- TASK TO CARRY OUT
Find the line that holds "pinky mcp: (500, 32)" in the material below. Output that line and each one after it exactly, but not the pictures.

- MATERIAL FOR THIS EXERCISE
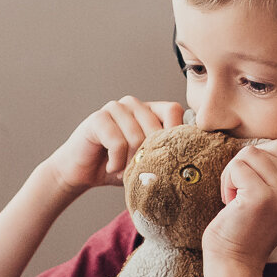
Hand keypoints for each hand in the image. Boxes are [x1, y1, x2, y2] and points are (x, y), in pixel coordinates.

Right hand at [40, 96, 185, 195]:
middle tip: (141, 172)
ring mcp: (114, 108)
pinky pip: (117, 142)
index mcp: (149, 110)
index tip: (169, 160)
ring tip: (125, 172)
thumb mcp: (148, 161)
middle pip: (157, 126)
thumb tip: (195, 159)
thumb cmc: (117, 167)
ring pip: (138, 136)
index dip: (176, 135)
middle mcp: (133, 105)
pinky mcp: (97, 118)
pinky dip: (117, 161)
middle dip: (151, 156)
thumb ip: (168, 154)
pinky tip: (111, 167)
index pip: (174, 110)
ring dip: (132, 162)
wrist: (80, 172)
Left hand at [204, 135, 276, 267]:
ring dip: (233, 174)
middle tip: (241, 196)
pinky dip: (227, 182)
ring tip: (236, 200)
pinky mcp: (262, 197)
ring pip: (250, 154)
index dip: (259, 163)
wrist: (234, 262)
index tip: (252, 190)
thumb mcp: (271, 196)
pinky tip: (231, 205)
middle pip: (266, 148)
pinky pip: (237, 166)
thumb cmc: (246, 228)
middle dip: (244, 167)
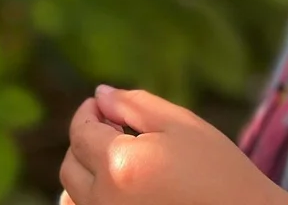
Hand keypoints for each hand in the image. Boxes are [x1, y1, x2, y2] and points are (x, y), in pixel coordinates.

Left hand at [59, 85, 287, 204]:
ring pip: (74, 197)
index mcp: (119, 164)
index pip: (80, 132)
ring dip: (86, 172)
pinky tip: (121, 186)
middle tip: (114, 128)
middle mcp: (105, 202)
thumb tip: (100, 94)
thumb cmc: (218, 169)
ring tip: (118, 157)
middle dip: (85, 141)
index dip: (87, 112)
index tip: (101, 104)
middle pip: (70, 167)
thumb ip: (134, 104)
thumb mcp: (180, 124)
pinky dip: (92, 200)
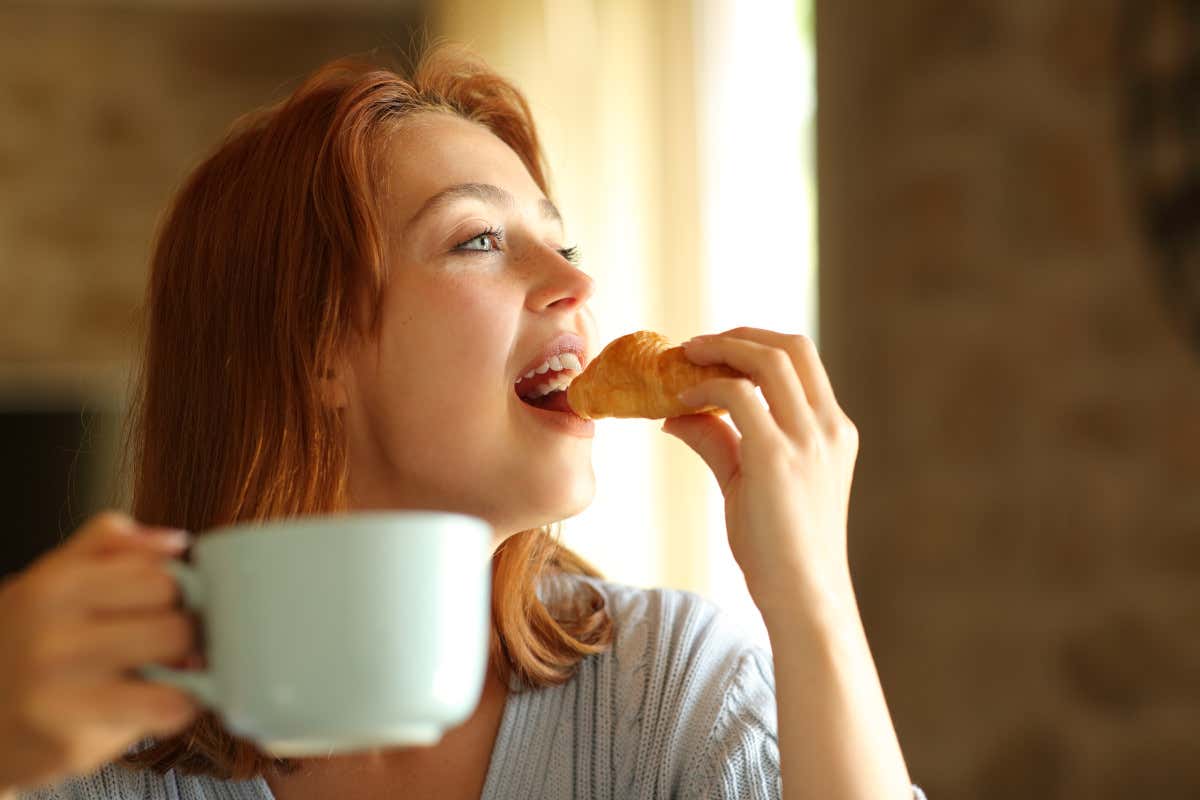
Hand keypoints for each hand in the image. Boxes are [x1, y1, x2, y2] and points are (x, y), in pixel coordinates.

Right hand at [0, 511, 201, 791]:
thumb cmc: (24, 646)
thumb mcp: (49, 581)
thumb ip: (108, 546)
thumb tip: (176, 542)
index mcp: (55, 587)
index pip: (161, 576)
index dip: (178, 591)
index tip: (169, 606)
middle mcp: (56, 636)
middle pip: (175, 619)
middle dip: (184, 630)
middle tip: (168, 642)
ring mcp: (64, 690)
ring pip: (178, 658)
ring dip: (186, 665)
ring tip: (167, 668)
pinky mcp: (76, 737)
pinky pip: (167, 708)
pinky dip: (181, 703)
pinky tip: (160, 699)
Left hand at [661, 327, 859, 616]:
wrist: (802, 596)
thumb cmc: (780, 549)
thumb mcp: (751, 482)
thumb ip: (722, 441)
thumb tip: (675, 414)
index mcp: (834, 430)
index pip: (802, 360)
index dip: (757, 344)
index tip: (717, 350)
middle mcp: (828, 427)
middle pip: (791, 345)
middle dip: (739, 335)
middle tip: (696, 345)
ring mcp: (807, 439)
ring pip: (768, 360)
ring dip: (721, 349)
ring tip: (684, 356)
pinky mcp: (776, 456)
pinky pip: (737, 396)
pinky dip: (705, 388)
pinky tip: (681, 401)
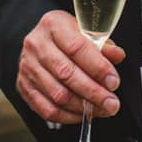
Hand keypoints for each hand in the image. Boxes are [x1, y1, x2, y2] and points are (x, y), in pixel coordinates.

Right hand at [16, 10, 124, 124]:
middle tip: (112, 103)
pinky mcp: (24, 87)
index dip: (98, 68)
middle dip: (94, 92)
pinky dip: (68, 116)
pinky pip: (47, 109)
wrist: (40, 41)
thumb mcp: (85, 31)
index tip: (113, 81)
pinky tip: (82, 114)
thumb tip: (117, 56)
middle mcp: (36, 45)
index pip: (77, 48)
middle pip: (66, 74)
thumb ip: (102, 44)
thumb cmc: (66, 36)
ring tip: (101, 110)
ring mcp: (27, 67)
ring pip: (57, 95)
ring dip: (83, 107)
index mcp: (53, 25)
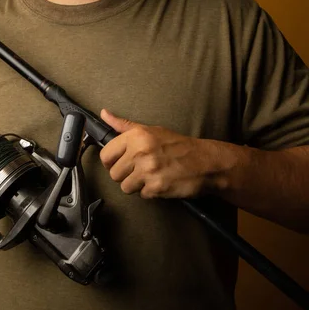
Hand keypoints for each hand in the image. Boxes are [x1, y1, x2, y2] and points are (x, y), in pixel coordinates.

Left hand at [99, 109, 228, 198]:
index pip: (106, 155)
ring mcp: (148, 170)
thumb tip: (104, 114)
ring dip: (136, 185)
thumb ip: (124, 125)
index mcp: (137, 136)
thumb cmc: (178, 145)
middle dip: (125, 175)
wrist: (205, 162)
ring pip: (125, 187)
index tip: (119, 162)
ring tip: (151, 176)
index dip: (111, 161)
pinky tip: (160, 182)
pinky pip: (142, 195)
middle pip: (114, 174)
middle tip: (139, 170)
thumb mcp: (152, 130)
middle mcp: (140, 152)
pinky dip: (150, 192)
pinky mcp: (156, 187)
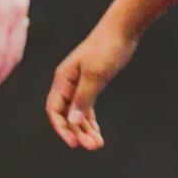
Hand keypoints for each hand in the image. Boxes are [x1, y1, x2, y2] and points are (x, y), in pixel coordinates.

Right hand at [46, 16, 139, 149]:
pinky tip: (98, 134)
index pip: (54, 110)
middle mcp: (67, 84)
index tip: (73, 143)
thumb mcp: (95, 75)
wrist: (122, 30)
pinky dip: (91, 122)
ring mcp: (79, 85)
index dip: (62, 128)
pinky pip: (87, 108)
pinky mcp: (92, 84)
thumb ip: (83, 99)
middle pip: (67, 115)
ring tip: (97, 145)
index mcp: (63, 80)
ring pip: (78, 114)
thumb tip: (72, 121)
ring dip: (86, 130)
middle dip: (78, 132)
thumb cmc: (106, 49)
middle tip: (94, 147)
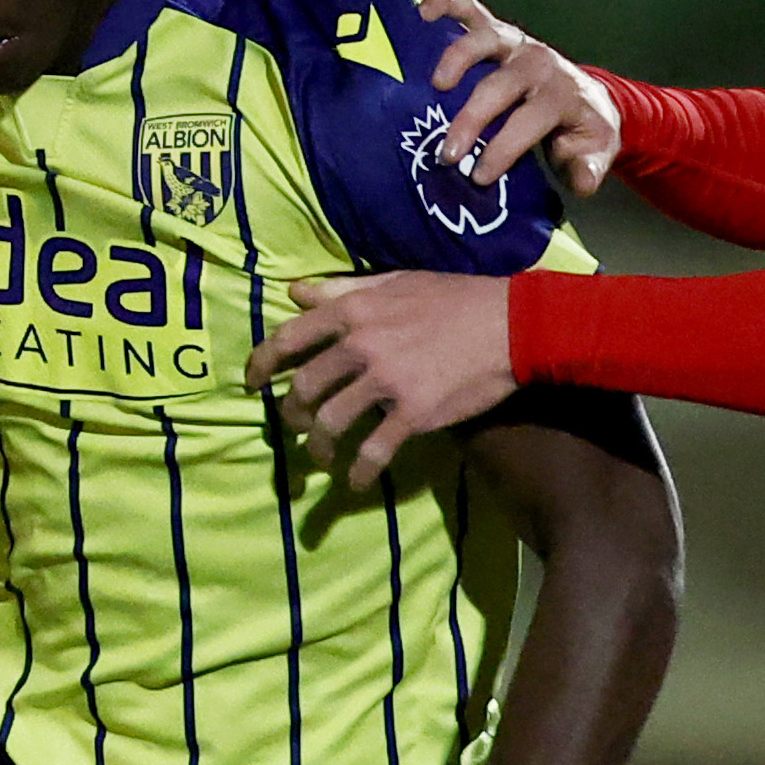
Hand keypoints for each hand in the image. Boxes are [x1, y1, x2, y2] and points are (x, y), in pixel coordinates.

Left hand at [251, 272, 516, 491]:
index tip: (252, 382)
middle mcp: (362, 345)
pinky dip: (359, 473)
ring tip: (321, 457)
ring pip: (330, 422)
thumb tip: (296, 292)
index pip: (289, 338)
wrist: (511, 324)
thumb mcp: (395, 282)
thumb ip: (343, 289)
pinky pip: (372, 451)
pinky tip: (357, 482)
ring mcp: (386, 381)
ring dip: (318, 446)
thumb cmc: (454, 299)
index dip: (262, 363)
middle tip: (296, 426)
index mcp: (354, 311)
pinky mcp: (413, 413)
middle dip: (291, 413)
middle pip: (304, 388)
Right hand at [418, 0, 621, 199]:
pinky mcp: (500, 32)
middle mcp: (539, 64)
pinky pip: (472, 11)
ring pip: (486, 39)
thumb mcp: (595, 153)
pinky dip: (448, 5)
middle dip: (472, 119)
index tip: (479, 176)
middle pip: (500, 85)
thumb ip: (588, 168)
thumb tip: (582, 181)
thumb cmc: (582, 131)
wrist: (588, 98)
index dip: (504, 149)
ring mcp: (517, 44)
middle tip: (447, 153)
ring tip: (436, 85)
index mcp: (562, 95)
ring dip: (458, 57)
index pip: (530, 120)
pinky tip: (424, 13)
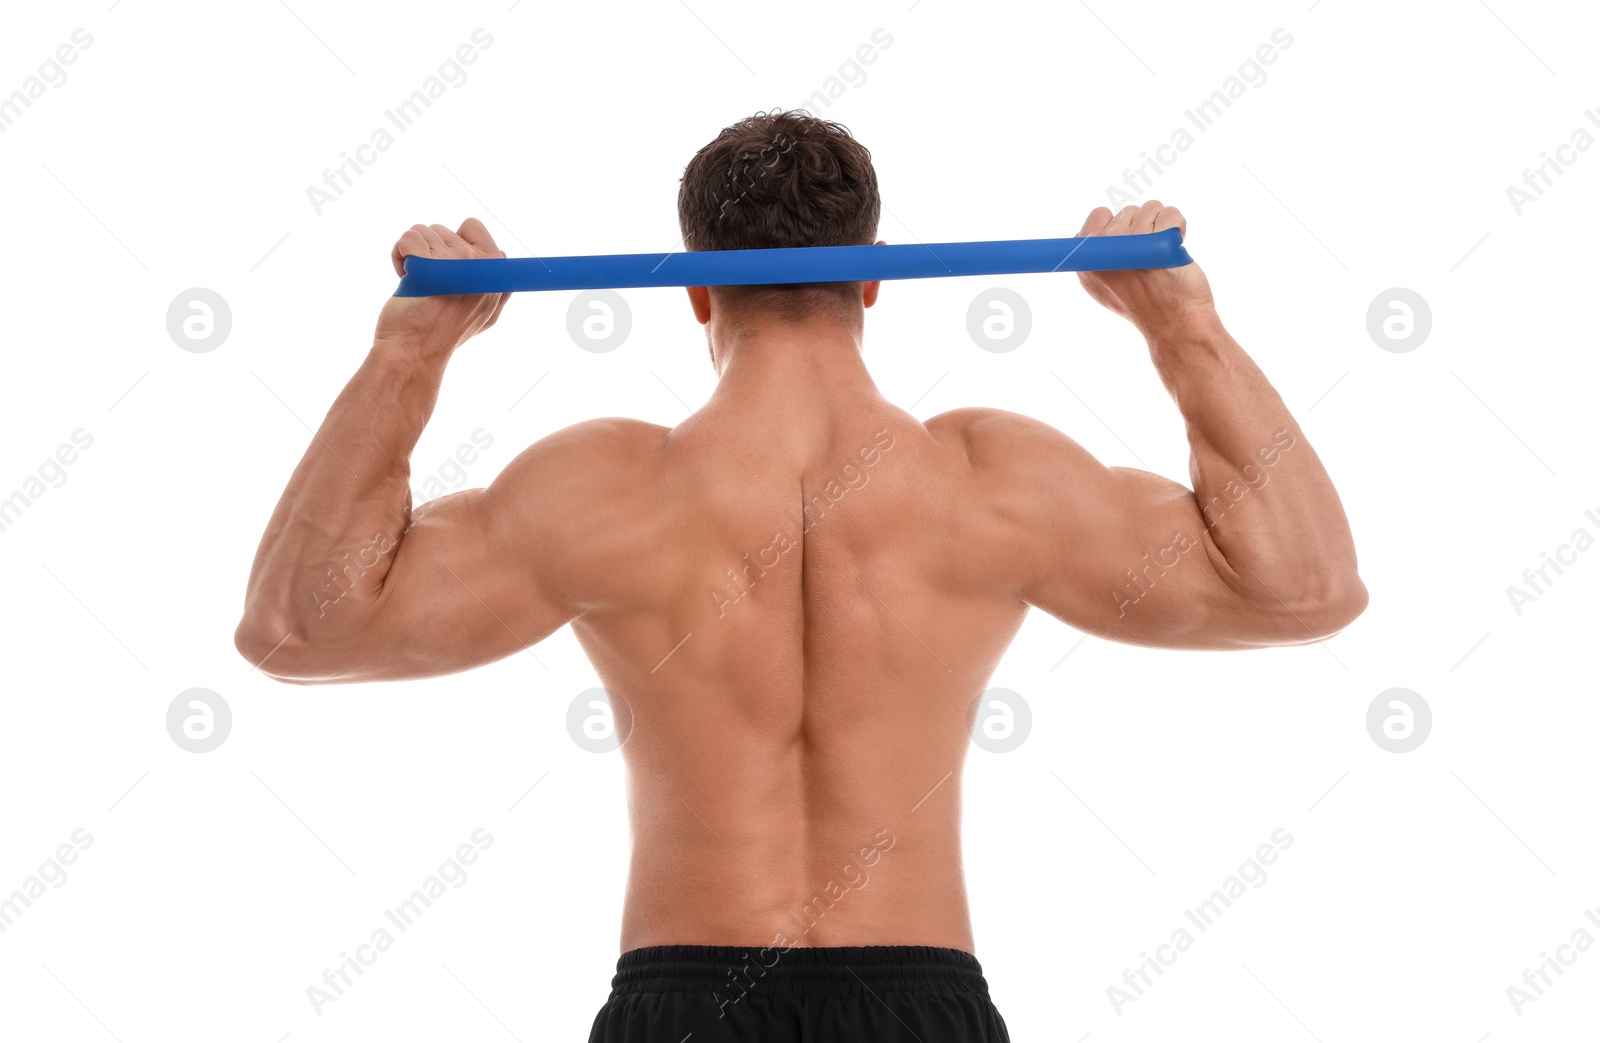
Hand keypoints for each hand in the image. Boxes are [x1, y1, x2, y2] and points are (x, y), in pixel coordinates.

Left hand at [374, 218, 509, 354]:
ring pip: (423, 231)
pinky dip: (399, 255)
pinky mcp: (428, 264)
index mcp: (498, 273)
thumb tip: (502, 259)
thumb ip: (498, 287)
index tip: (450, 272)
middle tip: (432, 284)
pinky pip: (408, 238)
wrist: (415, 352)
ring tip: (418, 283)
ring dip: (413, 255)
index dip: (453, 244)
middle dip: (430, 252)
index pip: (472, 226)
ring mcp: (456, 263)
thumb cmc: (444, 334)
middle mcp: (482, 265)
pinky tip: (405, 278)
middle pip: (443, 229)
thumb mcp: (487, 315)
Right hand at [1076, 202, 1216, 339]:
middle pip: (1126, 211)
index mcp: (1087, 261)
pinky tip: (1175, 245)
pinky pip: (1170, 213)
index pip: (1098, 215)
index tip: (1126, 243)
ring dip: (1161, 224)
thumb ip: (1096, 257)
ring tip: (1162, 250)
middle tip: (1147, 253)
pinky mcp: (1160, 243)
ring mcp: (1132, 245)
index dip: (1115, 223)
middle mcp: (1106, 251)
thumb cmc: (1142, 303)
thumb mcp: (1104, 286)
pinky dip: (1177, 225)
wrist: (1174, 324)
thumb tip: (1094, 236)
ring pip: (1150, 208)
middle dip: (1142, 225)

- SOLUTION TO THIS EXERCISE
pinky mcp: (500, 32)
middle mcp: (539, 64)
pinky pip: (472, 11)
ring pip: (486, 39)
thumb mcp: (595, 153)
pinky dip: (448, 5)
middle dip: (472, 119)
index tip: (479, 176)
middle pip: (500, 85)
thumb ip: (588, 168)
thumb tip: (582, 181)
thumb cmc: (582, 131)
wrist: (588, 98)
index dip: (504, 149)
ring mcp: (517, 44)
middle tip: (447, 153)
ring tip: (436, 85)
index mcp: (562, 95)
ring dip: (458, 57)
index pip: (530, 120)
pinky tip: (424, 13)
Hand keypoints for each hand in the image. Boxes are [x1, y1, x2, y2] and points are (x, y), in pixel coordinates.

Left hand at [374, 218, 509, 354]:
ring pip: (423, 231)
pinky dip: (399, 255)
pinky mcp: (428, 264)
index mcp: (498, 273)
thumb tip: (502, 259)
thumb ip: (498, 287)
index tip: (450, 272)
middle tip: (432, 284)
pinky pip: (408, 238)
wrist: (415, 352)
ring tip: (418, 283)
ring dip: (413, 255)
index dip: (453, 244)
middle dip: (430, 252)
index pip: (472, 226)
ring mcp: (456, 263)
thumb cmc: (444, 334)
middle mcp: (482, 265)
pinky tip: (405, 278)
middle pip: (443, 229)
thumb mcp: (487, 315)
Right hand at [1076, 202, 1216, 339]:
middle pip: (1126, 211)
index mcp: (1087, 261)
pinky tip: (1175, 245)
pinky pip: (1170, 213)
index pip: (1098, 215)
index tip: (1126, 243)
ring dip: (1161, 224)
thumb ip: (1096, 257)
ring tip: (1162, 250)
middle tip: (1147, 253)
pinky mcp: (1160, 243)
ring mcp: (1132, 245)
index dip: (1115, 223)
middle mcp: (1106, 251)
thumb cmc: (1142, 303)
thumb mcp: (1104, 286)
pinky dip: (1177, 225)
wrist: (1174, 324)
thumb tip: (1094, 236)
ring pip: (1150, 208)
middle dip: (1142, 225)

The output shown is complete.